(Beginning of TASK INPUTS)

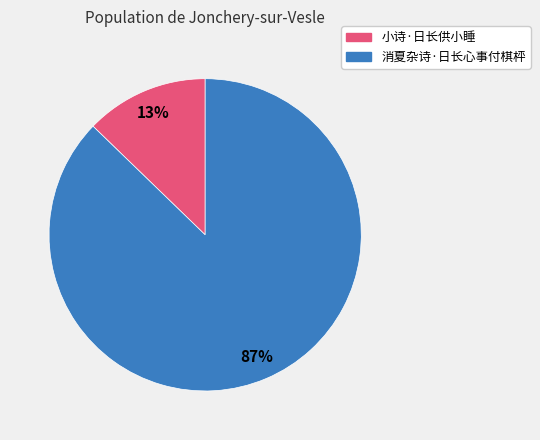

Does 小诗·日长供小睡 account for over 50% of the chart?

No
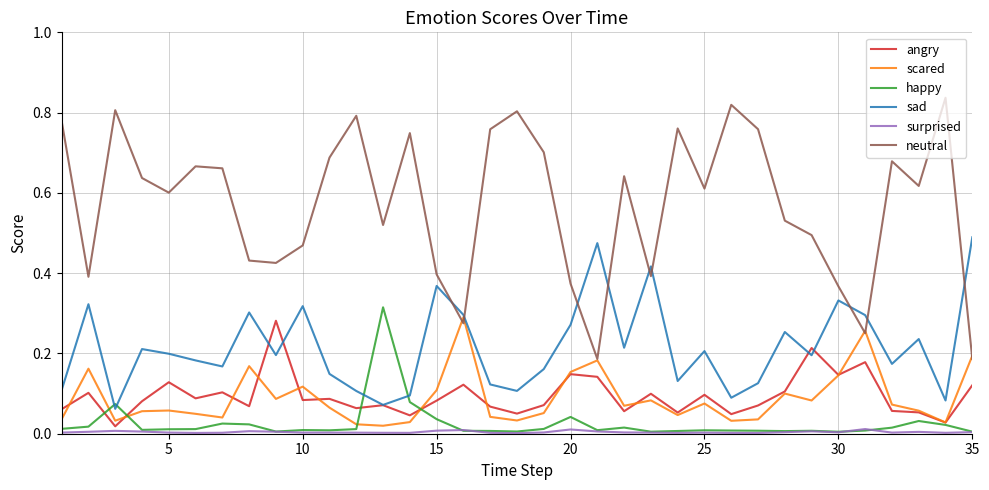

Which series has the largest total across all categories?

neutral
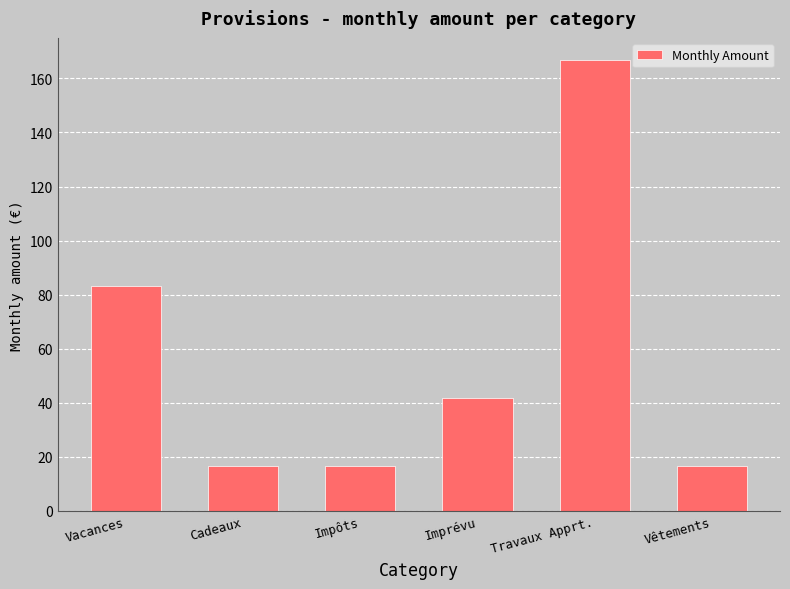

What is the ratio of the value at Imprévu to the value at Vêtements?

2.5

(End of TASK INPUTS)

== EXERCISE DIRECTIONS ==
Rewrite the items above, replacing "value" with "amount" wherever it occurs and leaving all other wording unchanged. Omit the pictures from your answer.

== RESULT BELOW ==
Does 小诗·日长供小睡 account for over 50% of the chart?

No

Which series has the largest total across all categories?

neutral

What is the ratio of the amount at Imprévu to the amount at Vêtements?

2.5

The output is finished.